RECORD EXTRACTS Start Marker

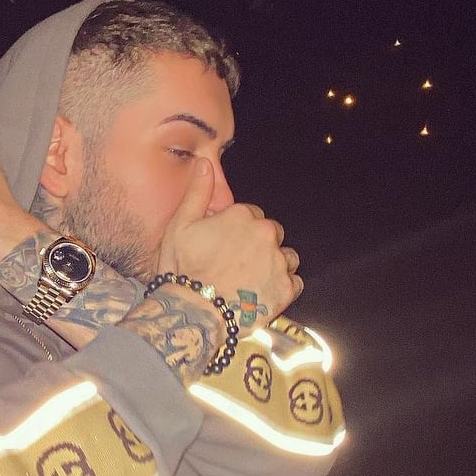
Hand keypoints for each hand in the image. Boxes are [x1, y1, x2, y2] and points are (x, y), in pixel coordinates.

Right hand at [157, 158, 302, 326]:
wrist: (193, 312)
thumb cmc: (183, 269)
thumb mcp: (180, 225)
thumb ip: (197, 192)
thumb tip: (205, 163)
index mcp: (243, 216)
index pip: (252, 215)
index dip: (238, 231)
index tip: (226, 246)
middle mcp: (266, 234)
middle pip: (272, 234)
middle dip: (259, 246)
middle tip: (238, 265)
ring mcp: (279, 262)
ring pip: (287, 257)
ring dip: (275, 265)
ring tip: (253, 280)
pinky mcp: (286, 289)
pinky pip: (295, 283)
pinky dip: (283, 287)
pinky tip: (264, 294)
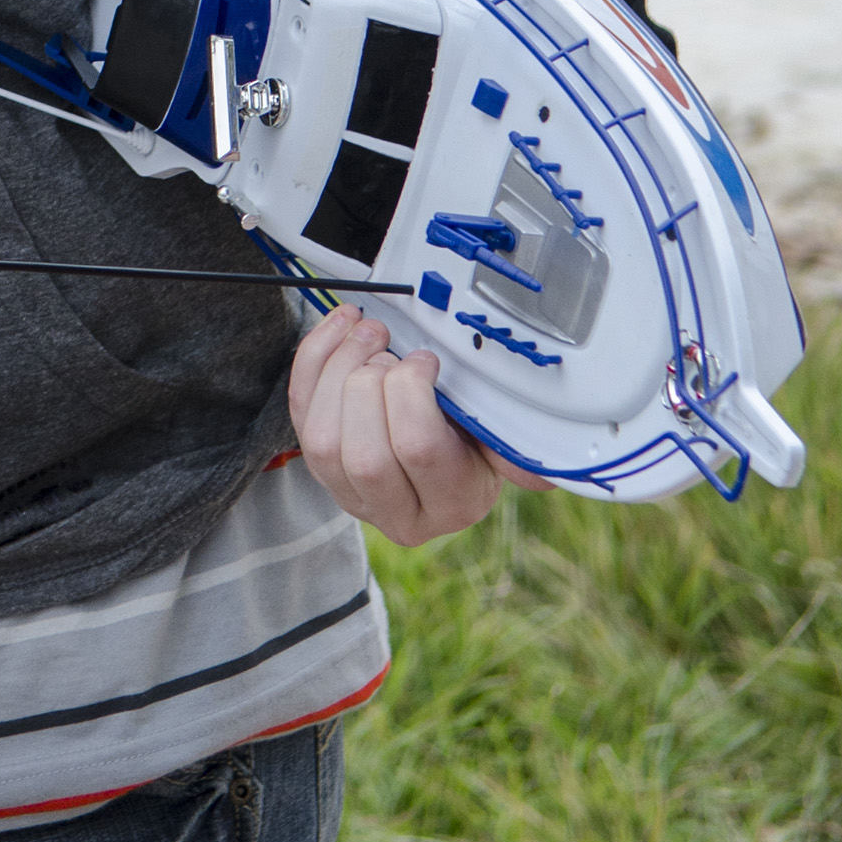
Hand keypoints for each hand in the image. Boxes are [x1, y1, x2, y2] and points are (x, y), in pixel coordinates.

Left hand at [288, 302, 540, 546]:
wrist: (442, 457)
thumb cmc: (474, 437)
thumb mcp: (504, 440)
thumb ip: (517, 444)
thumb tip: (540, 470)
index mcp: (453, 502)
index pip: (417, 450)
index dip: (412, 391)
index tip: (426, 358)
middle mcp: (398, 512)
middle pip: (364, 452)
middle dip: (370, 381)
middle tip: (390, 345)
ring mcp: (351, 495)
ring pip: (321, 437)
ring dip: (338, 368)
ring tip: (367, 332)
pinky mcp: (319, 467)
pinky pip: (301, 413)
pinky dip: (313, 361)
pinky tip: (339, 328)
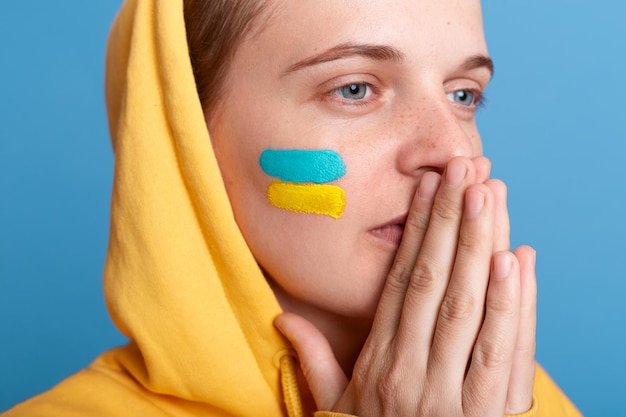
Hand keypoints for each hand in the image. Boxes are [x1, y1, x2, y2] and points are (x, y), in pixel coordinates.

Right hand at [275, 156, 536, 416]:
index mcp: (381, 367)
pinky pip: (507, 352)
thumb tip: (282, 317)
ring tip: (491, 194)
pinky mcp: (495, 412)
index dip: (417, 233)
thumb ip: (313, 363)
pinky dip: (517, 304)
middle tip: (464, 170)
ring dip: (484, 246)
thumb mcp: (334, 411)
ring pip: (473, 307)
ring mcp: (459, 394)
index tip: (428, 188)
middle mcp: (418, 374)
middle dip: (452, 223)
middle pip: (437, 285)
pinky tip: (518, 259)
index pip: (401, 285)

RECORD EXTRACTS End Marker

*AIM OF THE TASK*. Every entry, exactly as written: transcribe it, passing over any pictures.

*ANSWER TO THE PROBLEM*.
Hand keypoints for each hand in the image. Boxes are [x1, y1, x2, y2] and points are (x, y), in pixel coordinates.

Right hand at [157, 158, 302, 326]:
wrist: (193, 312)
thumb cmc: (183, 269)
thumb mcp: (180, 225)
thumb ip: (197, 192)
thumb tip: (205, 163)
index mcp: (243, 216)
index pip: (252, 215)
index dip: (238, 231)
index tip: (226, 246)
middle mcp: (266, 234)
middle pip: (272, 234)
middle dip: (259, 246)
middle tip: (238, 265)
ring mcp: (279, 262)
ring pip: (287, 257)
ring dip: (275, 265)
ring tip: (253, 280)
pinky mcp: (286, 289)
pinky pip: (295, 283)
pinky dip: (283, 287)
pinky tip: (264, 294)
Hand keypoints for each hand in the image. Boxes are [x1, y1, x2, y2] and points are (x, y), in pixel coordinates.

Left hand at [288, 302, 540, 546]:
wrist: (442, 457)
thumb cmc: (474, 437)
thumb mcp: (504, 440)
thumb ip: (517, 444)
thumb tip: (540, 470)
index mcp: (453, 502)
index pip: (417, 450)
index dip: (412, 391)
index tip: (426, 358)
middle mcp: (398, 512)
middle pip: (364, 452)
middle dip: (370, 381)
middle tip: (390, 345)
ring mcp: (351, 495)
ring pip: (321, 437)
ring dip: (338, 368)
ring tip: (367, 332)
pinky mcp: (319, 467)
pinky pip: (301, 413)
pinky dip: (313, 361)
pinky tip: (339, 328)
Hand keypoints for each hand in the image. Boxes are [x1, y1, x2, y2] and points are (x, y), in pixel coordinates.

Right hand at [275, 156, 536, 416]:
index mcp: (381, 367)
pinky pip: (507, 352)
thumb tip: (282, 317)
ring tip: (491, 194)
pinky mcp: (495, 412)
index dip: (417, 233)
thumb ip: (313, 363)
pinky dip: (517, 304)
middle tip: (464, 170)
ring dip: (484, 246)
thumb mcp: (334, 411)
ring pip: (473, 307)
ring mcp: (459, 394)
index tip: (428, 188)
middle mcp: (418, 374)
middle dip: (452, 223)
middle pip: (437, 285)
pinky tip: (518, 259)
index pip: (401, 285)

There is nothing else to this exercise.